I’ve written before how a lot of us strive to see reality as it is. Would-be rationalists want to see the raw truth, without all the human superstitions and convenient beliefs. Spiritualists want to feel the universe as one, apart from the deceptions of human thinking. Religions, philosophies and thinkers for centuries have tried to grasp at an ultimate reality.
However, it’s likely more often the case that there are merely different ways of conceptualizing the world, rather than the accurate one. Models which leave something out in order to represent something else better.
This may sound abstract, but it’s something you do all the time. When looking at objects, we automatically represent them in 3D—chairs and tables have legs that are of equal length. Yet, when you’re drawing, you need to represent them in 2D. This means suppressing your normal instinct to see table legs as equally long, and instead draw them based on the space the occupy in your visual field. Closer is bigger, further is shorter.
Which perspective is the “true” one? Neither really. Saying it’s a chair with legs is just a convenience. If I smashed it with a wrecking ball, what happened to the chair? It was really just some wood and metal all along. Which were just molecules. Which were just a fantastic number of particles obeying the bizarre rules of quantum mechanics.

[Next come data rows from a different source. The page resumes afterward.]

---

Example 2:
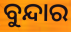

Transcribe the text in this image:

ବୁନ୍ଦାର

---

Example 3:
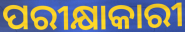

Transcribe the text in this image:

ପରୀକ୍ଷାକାରୀ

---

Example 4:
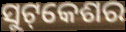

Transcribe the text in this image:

ସୁଟ୍‌କେଶର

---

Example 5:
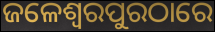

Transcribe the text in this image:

ଜଳେଶ୍ୱରପୁରଠାରେ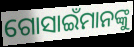
ଗୋସାଇଁମାନଙ୍କୁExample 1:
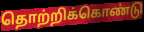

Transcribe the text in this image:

தொற்றிக்கொண்டு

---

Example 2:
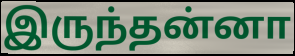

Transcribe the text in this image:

இருந்தன்னா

Seeing a chair as a 3D object or a 2D one, therefore, can only be judged relative to some context you want to use it. Do you want to sit on the chair (and thus hope the legs are roughly the same size)? Or do you want to draw it, and need foreshortening?

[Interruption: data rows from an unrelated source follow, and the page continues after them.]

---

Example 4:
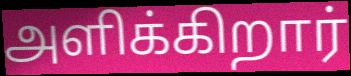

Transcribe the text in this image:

அளிக்கிறார்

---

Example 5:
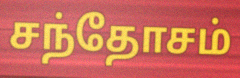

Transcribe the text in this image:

சந்தோசம்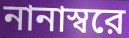
নানাস্বরে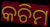
କଚିମ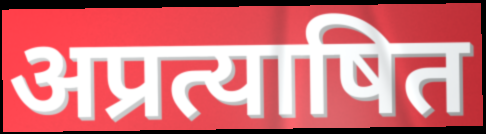
अप्रत्याषित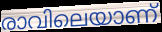
രാവിലെയാണ്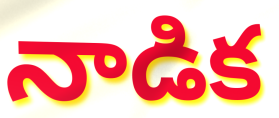
నాడికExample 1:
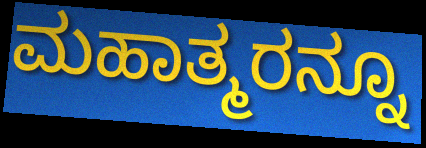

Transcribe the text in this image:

ಮಹಾತ್ಮರನ್ನೂ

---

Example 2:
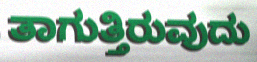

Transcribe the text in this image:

ತಾಗುತ್ತಿರುವುದು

No View is Real, But Some are Realer than Others
The world is, to our best guess, hierarchical. But knowledge isn’t. Knowledge is based on models that are themselves far simpler than the reality they describe. Enormous compressions of information from countless quantum mechanical particles following differential equations, to a few bits of information: chair or not-chair, black or white, inside or outside.

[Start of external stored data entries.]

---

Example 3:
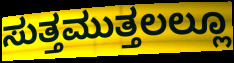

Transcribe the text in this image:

ಸುತ್ತಮುತ್ತಲಲ್ಲೂ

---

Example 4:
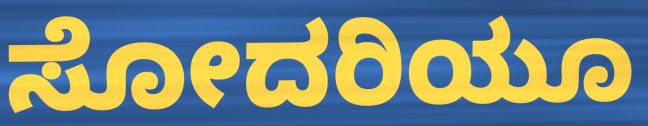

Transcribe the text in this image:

ಸೋದರಿಯೂ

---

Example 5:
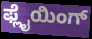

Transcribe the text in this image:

ಫ್ಲೈಯಿಂಗ್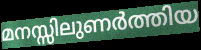
മനസ്സിലുണർത്തിയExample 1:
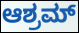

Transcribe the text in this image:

ಆಶ್ರಮ್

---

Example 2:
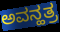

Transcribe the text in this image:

ಅವನ್ಹತ್ರ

All we have are the models. This doesn’t mean reality is whatever you want it to be. Just that there are lots of different ways you can think about reality. Some will be more useful than others in all cases. Some will be more useful than others, depending on the questions you want to ask.
All learning is really about acquiring more models. Learning when to apply which ones. Integrating pictures so you know to see the table legs as different sizes when drawing, but the same when you want to sit down on them. Knowing when the fuzzy boundaries of one model break down and you need something else to take its place.
In some ways, this model of models I’m describing is not the one we’re born with. Our intuition is that there should be one true way of looking at things, and that the others are wrong. Or, that our models of thinking should collapse into “truer” perspectives the way reality seems to reduce as you go further down the hierarchy.
Our built-in nature is to separate things and make them black-or-white. Since this model of models says that it’s neither true that there’s a “correct” way of looking at things, nor does it say that all ways of looking at things are equally valid. Instead, the model-of-models is a description of itself—there are times when you want to view things in one, “best” way, and other times when you need to choose between different perspectives, depending on the questions you want to ask.
Yet, I think the more comfortable you can get with this unsettling view, the better you can approach learning anything and living in the world. Give up models that don’t work for you. Learn multiple ones that do. Accept that most models are terrible, and aren’t worth learning at all. Yet, recognize that, in many places, it’s only by having multiple models that you can think about it correctly even some of the time.
Also, to remember that this way of looking at things is just another model. What’s going on in your head is actually more complicated.